The nation is paying a lot of attention to President Obama's Cabinet selections. The issues surrounding the choice of our nation's leadership provide lessons for those of us in the transportation industry.
The model most cited to describe the new Cabinet is "Team of Rivals" -- taken from Doris Kearns Goodwin's book of the same title that describes how Abraham Lincoln called upon past rivals collectively to serve the nation in a time of crisis. Goodwin maintains that the success of this strategy was made possible by Lincoln's ability to rise above past personal slights and his talent for getting along with men who detested each other because of clashing personalities and ideologies.
The new team in Washington also has been compared to the "best and the brightest" -- the title of David Halberstam's history of the Kennedy administration's young, bright (and hubristic) team that ultimately mired the nation in the Vietnam War.
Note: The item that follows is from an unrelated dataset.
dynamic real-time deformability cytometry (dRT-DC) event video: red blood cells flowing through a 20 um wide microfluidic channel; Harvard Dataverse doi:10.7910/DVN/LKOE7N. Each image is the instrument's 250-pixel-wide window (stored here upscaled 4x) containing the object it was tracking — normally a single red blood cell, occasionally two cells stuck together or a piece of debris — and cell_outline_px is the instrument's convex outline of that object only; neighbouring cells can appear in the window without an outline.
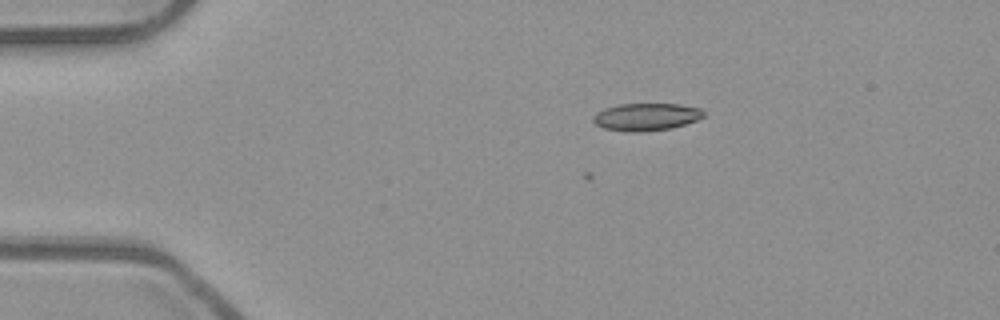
{"species": "common noctule bat (a hibernating species)", "species_latin": "Nyctalus noctula", "temperature_condition": "room temperature", "stored_images_in_passage": 2, "camera_frame_rate_fps": 3000, "um_per_image_px": 0.085, "animal": {"sex": "male", "body_mass_g": 23.1, "forearm_length_mm": 52.7}, "frame": {"image": 1, "passage_image": 2, "time_ms": 0.333, "image_size_px": [1000, 320], "cell_outline_px": [[704, 116], [696, 120], [672, 128], [640, 132], [628, 132], [604, 128], [596, 124], [592, 120], [592, 116], [596, 112], [604, 108], [620, 104], [680, 104], [700, 108], [704, 112]], "centroid_in_image_um": [54.9, 9.93], "position_along_channel_um": 30.1, "area_um2": 17.69}}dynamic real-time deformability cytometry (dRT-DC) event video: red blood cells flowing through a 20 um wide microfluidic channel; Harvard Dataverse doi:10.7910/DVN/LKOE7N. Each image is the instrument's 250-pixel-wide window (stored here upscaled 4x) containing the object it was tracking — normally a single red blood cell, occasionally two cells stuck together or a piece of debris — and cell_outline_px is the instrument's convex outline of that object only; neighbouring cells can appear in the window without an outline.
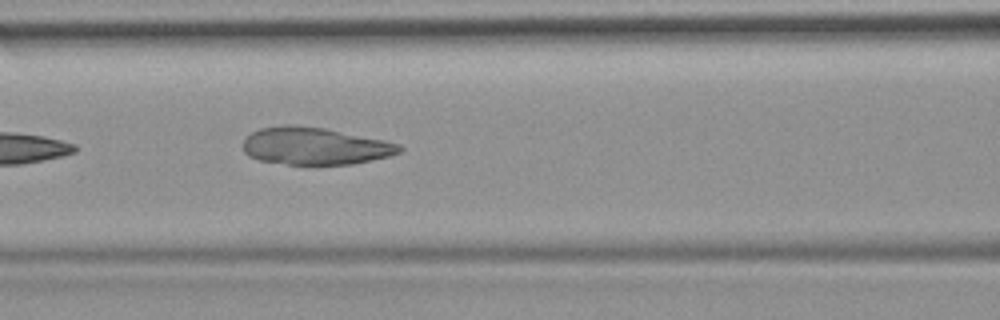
{"species": "common noctule bat (a hibernating species)", "species_latin": "Nyctalus noctula", "temperature_condition": "room temperature", "stored_images_in_passage": 4, "camera_frame_rate_fps": 3000, "um_per_image_px": 0.085, "animal": {"sex": "female", "body_mass_g": 19.9}, "frame": {"image": 1, "passage_image": 4, "time_ms": 4.333, "image_size_px": [1000, 320], "cell_outline_px": [[404, 148], [400, 152], [388, 156], [372, 160], [352, 164], [288, 164], [260, 160], [248, 156], [244, 152], [244, 140], [252, 132], [260, 128], [280, 124], [296, 124], [324, 128], [384, 140], [400, 144]], "centroid_in_image_um": [26.76, 12.4], "position_along_channel_um": 139.8, "area_um2": 33.99}}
New York Times columnist Frank Rich has noted that this term is frequently misused because it was originally "meant to strike a sardonic, not a flattering note." Halberstam believed that the fatal flaw of the Kennedy team was "the difference between intelligence and wisdom, between the abstract quickness and verbal facility which the team exuded, and true wisdom, which is the product of hard-won, often bitter experience."
To many observers, the Clinton administration was a modification of the best and the brightest. There was certainly no shortage of powerful minds, and discussion was encouraged. Unfortunately, Clinton lacked Lincoln's ability to enforce discipline and bring policy discussions to a close. As a result, discussion never ended -- it was understood that the last advocate to speak often carried the day with the president.
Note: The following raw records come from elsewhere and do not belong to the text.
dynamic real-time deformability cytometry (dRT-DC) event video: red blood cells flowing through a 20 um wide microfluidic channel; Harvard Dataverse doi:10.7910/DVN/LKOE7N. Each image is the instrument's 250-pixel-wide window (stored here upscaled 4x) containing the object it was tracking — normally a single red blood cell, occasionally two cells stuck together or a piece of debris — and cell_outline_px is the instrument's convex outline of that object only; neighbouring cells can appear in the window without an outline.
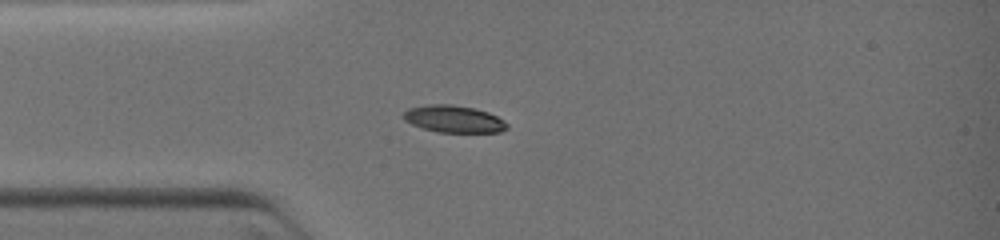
{"species": "common noctule bat (a hibernating species)", "species_latin": "Nyctalus noctula", "temperature_condition": "warm", "stored_images_in_passage": 6, "camera_frame_rate_fps": 3000, "um_per_image_px": 0.085, "animal": {"sex": "female", "body_mass_g": 19.0, "forearm_length_mm": 51.5}, "frame": {"image": 1, "passage_image": 1, "time_ms": 0.0, "image_size_px": [1000, 240], "cell_outline_px": [[508, 128], [500, 132], [436, 132], [412, 124], [404, 120], [400, 116], [408, 108], [428, 104], [452, 104], [476, 108], [488, 112], [504, 120], [508, 124]], "centroid_in_image_um": [38.56, 10.1], "position_along_channel_um": 46.4, "area_um2": 16.53}}
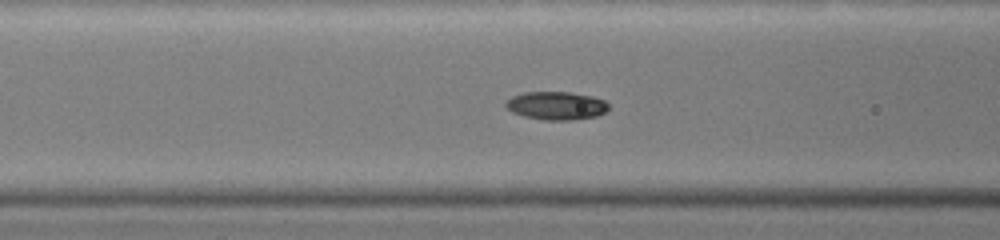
{"frame": {"image": 2, "passage_image": 5, "time_ms": 1.667, "image_size_px": [1000, 240], "cell_outline_px": [[608, 108], [604, 112], [596, 116], [572, 120], [544, 120], [524, 116], [512, 112], [504, 104], [512, 96], [524, 92], [568, 92], [592, 96], [604, 100], [608, 104]], "centroid_in_image_um": [47.28, 8.98], "position_along_channel_um": 119.3, "area_um2": 16.76}}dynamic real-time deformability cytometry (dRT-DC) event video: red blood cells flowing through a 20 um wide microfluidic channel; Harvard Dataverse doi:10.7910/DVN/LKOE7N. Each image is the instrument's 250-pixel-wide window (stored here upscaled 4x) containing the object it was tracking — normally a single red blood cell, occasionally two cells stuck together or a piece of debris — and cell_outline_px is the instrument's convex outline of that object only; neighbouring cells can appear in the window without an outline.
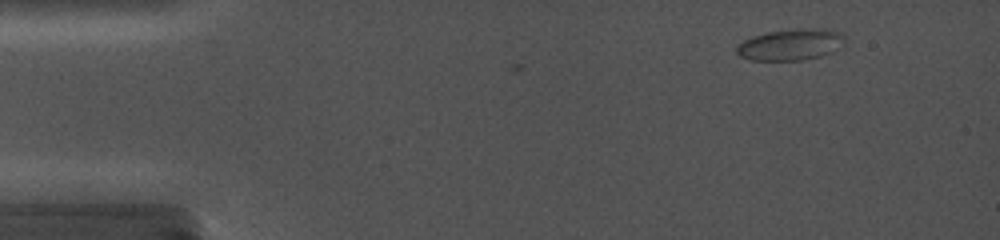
{"species": "common noctule bat (a hibernating species)", "species_latin": "Nyctalus noctula", "temperature_condition": "cold", "stored_images_in_passage": 3, "camera_frame_rate_fps": 5000, "um_per_image_px": 0.085, "animal": {"sex": "female", "body_mass_g": 19.0, "forearm_length_mm": 56.7}, "frame": {"image": 1, "passage_image": 1, "time_ms": 0.0, "image_size_px": [1000, 240], "cell_outline_px": [[844, 44], [832, 52], [820, 56], [804, 60], [748, 60], [740, 56], [736, 52], [736, 44], [752, 36], [768, 32], [804, 28], [832, 28], [840, 32], [844, 36]], "centroid_in_image_um": [67.22, 3.78], "position_along_channel_um": 17.8, "area_um2": 20.0}}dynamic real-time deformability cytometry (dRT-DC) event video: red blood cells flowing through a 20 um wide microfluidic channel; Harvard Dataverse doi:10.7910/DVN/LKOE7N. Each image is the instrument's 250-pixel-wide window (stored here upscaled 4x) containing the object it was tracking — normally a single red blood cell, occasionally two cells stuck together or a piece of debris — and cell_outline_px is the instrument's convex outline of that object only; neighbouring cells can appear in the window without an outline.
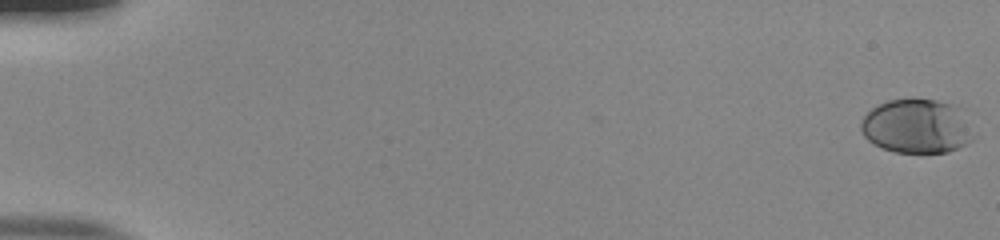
{"species": "human", "species_latin": "Homo sapiens", "temperature_condition": "room temperature", "stored_images_in_passage": 55, "camera_frame_rate_fps": 3000, "um_per_image_px": 0.085, "donor": {"sex": "male"}, "frame": {"image": 1, "passage_image": 1, "time_ms": 0.0, "image_size_px": [1000, 240], "cell_outline_px": [[976, 136], [972, 140], [948, 152], [896, 152], [884, 148], [868, 140], [864, 136], [860, 128], [860, 124], [864, 116], [872, 108], [888, 100], [936, 100], [952, 104], [956, 108]], "centroid_in_image_um": [77.89, 10.75], "position_along_channel_um": 7.1, "area_um2": 34.74}}
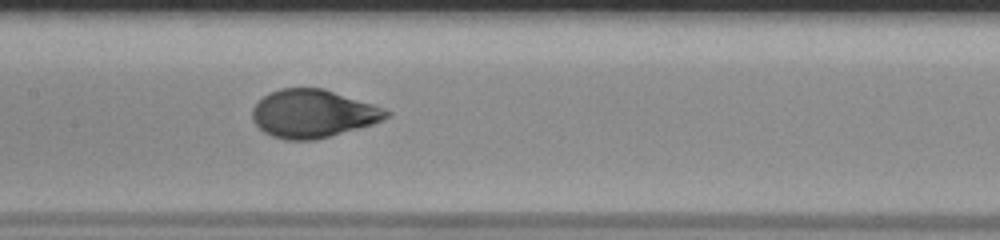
{"frame": {"image": 2, "passage_image": 29, "time_ms": 9.333, "image_size_px": [1000, 240], "cell_outline_px": [[392, 112], [388, 116], [372, 124], [316, 140], [284, 140], [272, 136], [264, 132], [252, 120], [252, 108], [264, 96], [280, 88], [324, 88], [384, 108]], "centroid_in_image_um": [26.58, 9.66], "position_along_channel_um": 180.8, "area_um2": 37.28}}
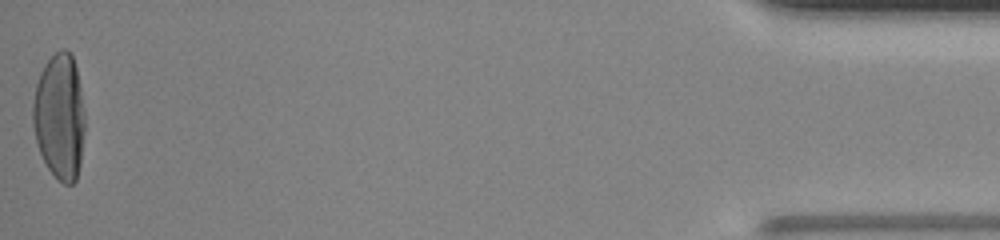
{"frame": {"image": 3, "passage_image": 55, "time_ms": 18.0, "image_size_px": [1000, 240], "cell_outline_px": [[84, 132], [80, 164], [76, 180], [72, 184], [64, 184], [48, 168], [40, 152], [36, 140], [32, 124], [32, 104], [36, 84], [40, 72], [44, 64], [60, 48], [64, 48], [72, 56], [76, 68], [84, 108]], "centroid_in_image_um": [5.05, 9.9], "position_along_channel_um": 430.1, "area_um2": 38.09}, "authors_computed_cell_mechanics": {"area_um2": 37.1654, "velocity_mm_per_s": 3.8599, "shape_relaxation_time_tau1_ms": 4.4029, "shape_relaxation_time_tau2_ms": null, "deformation_change_tau1": 0.223, "deformation_change_tau2": null}}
For the George W. Bush administration, some have suggested a theme of "The Price of Loyalty," after the Ron Suskind book tracking the rise and fall of Treasury Secretary Paul O'Neill. Suskind maintains that evidence and discussion were stifled by predetermined and foregone political conclusions. O'Neill contrasts his Nixon administration experience -- where "Brandeis briefs" were prepared by the Office of Management and Budget to thoroughly analyze opposing arguments -- to the Bush administration practice of scripting Cabinet meetings to adopt a policy that already had been determined.
The "team of rivals" is not a model frequently seen in business -- let alone in the transportation industry. Unsuccessful rivals for chief executives frequently depart -- voluntarily or not -- once succession paths have been established. There may be a good reason for that. When Ron Conway became president of CSX Transportation, his vanquished rival, Pete Carpenter, was allowed to remain. Many believe that Conway's subsequent departure was the result of undermining efforts undertaken by Carpenter and his allies.
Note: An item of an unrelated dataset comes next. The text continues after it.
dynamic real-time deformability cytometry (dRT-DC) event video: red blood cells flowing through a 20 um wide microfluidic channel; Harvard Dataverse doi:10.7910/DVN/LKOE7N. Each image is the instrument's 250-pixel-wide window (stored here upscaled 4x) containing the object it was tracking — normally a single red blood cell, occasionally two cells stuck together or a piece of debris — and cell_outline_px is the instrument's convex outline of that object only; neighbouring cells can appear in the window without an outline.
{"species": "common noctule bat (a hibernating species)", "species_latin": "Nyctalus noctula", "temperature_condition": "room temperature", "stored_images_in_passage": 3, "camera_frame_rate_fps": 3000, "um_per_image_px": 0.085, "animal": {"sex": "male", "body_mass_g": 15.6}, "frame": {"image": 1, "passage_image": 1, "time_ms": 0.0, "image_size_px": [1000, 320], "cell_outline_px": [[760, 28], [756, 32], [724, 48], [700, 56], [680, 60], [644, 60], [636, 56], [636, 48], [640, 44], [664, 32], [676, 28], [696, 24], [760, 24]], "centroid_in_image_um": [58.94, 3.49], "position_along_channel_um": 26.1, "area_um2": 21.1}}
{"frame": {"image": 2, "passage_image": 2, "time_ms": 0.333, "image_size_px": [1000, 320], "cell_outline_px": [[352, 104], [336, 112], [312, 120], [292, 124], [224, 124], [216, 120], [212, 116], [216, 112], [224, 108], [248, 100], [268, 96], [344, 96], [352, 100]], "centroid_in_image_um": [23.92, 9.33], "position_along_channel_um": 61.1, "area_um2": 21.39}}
The "best and the brightest" model sometimes seems antithetical to the transportation industry, which is steeped in tradition and career advancement through the ranks. In fact, as a result of the transportation industryås personnel model, many companies have experienced catastrophic results, ranging from severe cultural conflict (e.g., the strategic planning group in early Conrail days) or extreme corporate damage (e.g., McKinsey's repeated reorganizations at Burlington Northern prior to its merger with Santa Fe.) In both cases, the organization rejected a talent influx that was not consistent with its culture and institutional memory.
The lesson is that loyalty in and of itself is not bad. The problem is when loyalty to an organization is sacrificed to honor loyalty to an individual. Usually, such a hierarchy can cause an entire organization to suffer as employees try to prove their loyalty -- and the disloyalty of others.
Early in my career, I ran the gamut of these models in about three years. A business reorganization started with planning by the "best and the brightest" and evolved into a management structure reminiscent of the "team of rivals." Ultimately, the president succumbed to the personal loyalty model and hired managers who had previously worked for him at other companies (two of which had gone bankrupt). Without realistic management, the organization disintegrated.
It is rare for management to adhere to a single management structure. There usually exists a mix of the three -- with varying degrees of success. Regardless of whether we speak of the public or private sector, the optimal result is when people are working for the good of the organization. Our nation (and industry) require no less in the trying days ahead.